Before sentencing Diana Groves on Friday, Greene County Circuit Court Judge David Holt read portions of letters written by her victims in which they described their pain.
"Diana ripped our hearts out," one victim wrote. "She stole our hopes. She stole our dreams."
Last month, Groves pleaded guilty to seven counts of theft in exchange for prosecutors agreeing to dismiss a habitual offender charge. The plea agreement left her sentencing to the discretion of the judge.
Groves was arrested by the FBI in April 2007 following a three-month investigation.
She was accused of falsely telling several different couples that she was working with a pregnant teen who wanted to give her child up for adoption.
Groves then asked the hopeful couples for money to help with the teen's expenses. Previously, prosecutors said she bilked her victims out of a total of about $15,000.
At the time of her arrest, she was serving a three-year suspended sentence after pleading guilty to a felony charge of neglect of a dependent.
Groves' attorney, Fred Turner, called two of the defendant's children to the stand. Both daughters asked that their mother be released so she could continue to be a part of their lives and be evaluated for a possible mental health issue.
During her testimony, Laura Groves sobbed as she asked the court to let her mother come home. Groves said her mother needed therapy, not jail time.
"It's not benefiting her," she said. "She needs to be home with her kids."
Groves also addressed the court. She apologized to her victims and asked Holt for probation.
Turner argued that Groves had admitted her guilt, saving the victims from having to testify in court. He also said she'd also given a "heartfelt" apology.

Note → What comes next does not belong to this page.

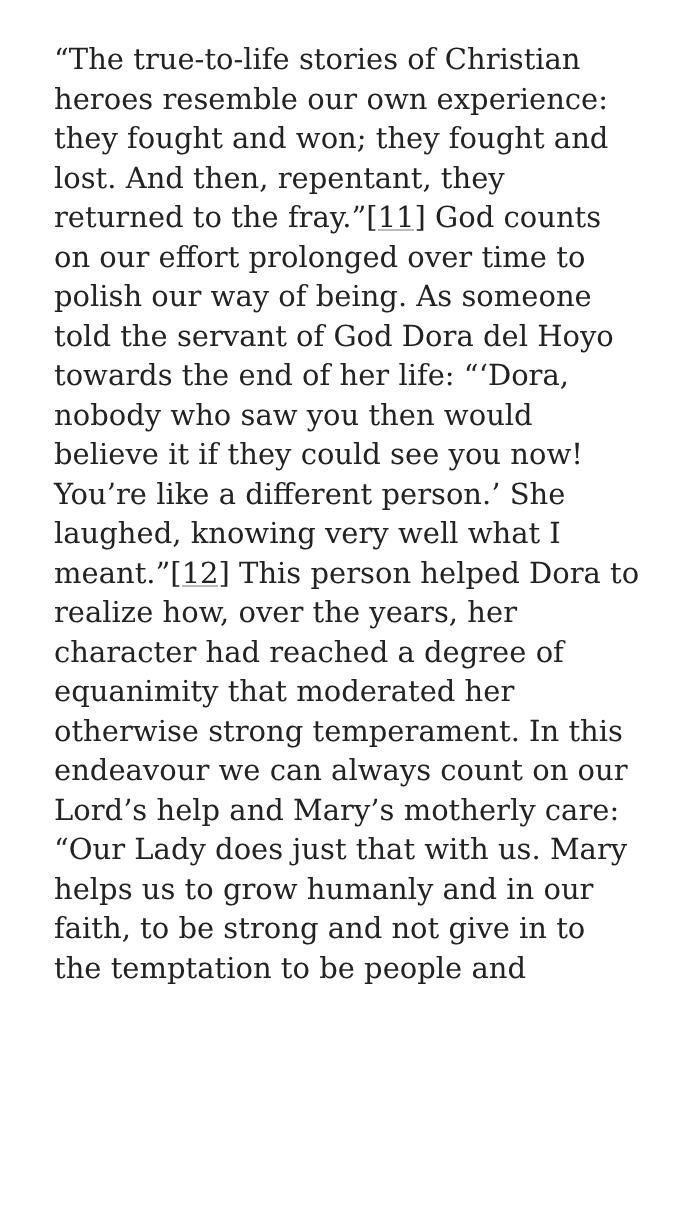“The true-to-life stories of Christian heroes resemble our own experience: they fought and won; they fought and lost. And then, repentant, they returned to the fray.”[11] God counts on our effort prolonged over time to polish our way of being. As someone told the servant of God Dora del Hoyo towards the end of her life: “‘Dora, nobody who saw you then would believe it if they could see you now! You’re like a different person.’ She laughed, knowing very well what I meant.”[12] This person helped Dora to realize how, over the years, her character had reached a degree of equanimity that moderated her otherwise strong temperament. In this endeavour we can always count on our Lord’s help and Mary’s motherly care: “Our Lady does just that with us. Mary helps us to grow humanly and in our faith, to be strong and not give in to the temptation to be people and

Holt agreed that Groves had accepted "some degree" of responsibility. He sentenced Groves to three years for each of the seven counts to be served concurrently. She was also fined $100 for each count.
"I feel you need to be held accountable for what you did," Holt told Groves.
Groves indicated she would appeal the sentence. She was declared indigent, so Holt appointed a public defender, but asked Turner to continue to work with Groves until her new attorney can take over.

It happens everyday in every state. The states themselves need to hold these kind of folks to a higher standard. When will it get done?